Когда я переехал на Литейный, я даже и не стал никому говорить о приближающемся спектакле. Был канун Нового года, все готовились к праздничному концерту. Наш класс показывал отрывки из «Жизели» Адана. Я с одной из наших девочек танцевал па-де-де. Это был уже не «Маленький принц», это была мировая балетная классика, и мне хотелось, чтобы на сцене школьного театра я выглядел по-взрослому. Наши репетиции продолжались до позднего вечера, потом шились костюмы, была генеральная репетиция. Я был горд от того, что мне доверили одну из центральных сцен балета, но мне даже в голову не пришло сказать домашним, что такого-то числа будет выступление и можно будет меня увидеть в главной роли. Каково же было мое удивление, когда в партере нашего школьного театра, среди многочисленных зрителей-родителей я увидел Татьяну Николаевну.

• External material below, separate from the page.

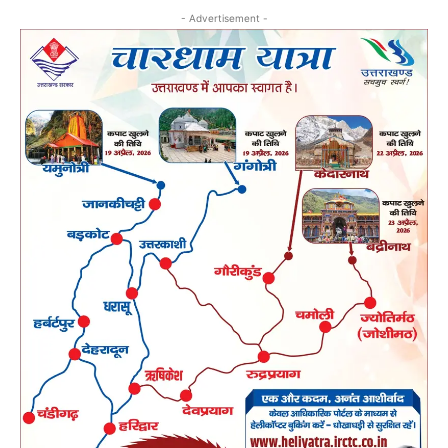
- Advertisement -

Она улыбалась и аплодировала мне, совершенно не догадываясь, что обычно со сцены артист не видит конкретного человека, а только массу зрителей. Ее же я заметил случайно, когда искал взглядом девочку, которая мне нравилась и которую я пригласил на свое выступление. Потом, в фойе, мы встретились – я, Татьяна Николаевна и эта девочка.
– Ты изумительно танцевал, – восторженно похвалила меня жена отца, – мне очень понравилось.
Эти слова она произнесла очень просто, без жеманства, и я вдруг почувствовал гордость за ее строгий, но изящный внешний вид, за ее осанку, красоту лица и умение держать себя. Мне было лестно, что эта женщина имеет ко мне отношение. В глубине души я был растроган тем вниманием, которое она мне уделяла, той заботой, совершенно натуральной, без обязаловки, без надрыва. Я был благодарен за ту простоту и естественность, с которой протекала наша тогдашняя жизнь. Вскоре я готов был полюбить Татьяну Николаевну, как любят добрых и спокойных тетушек.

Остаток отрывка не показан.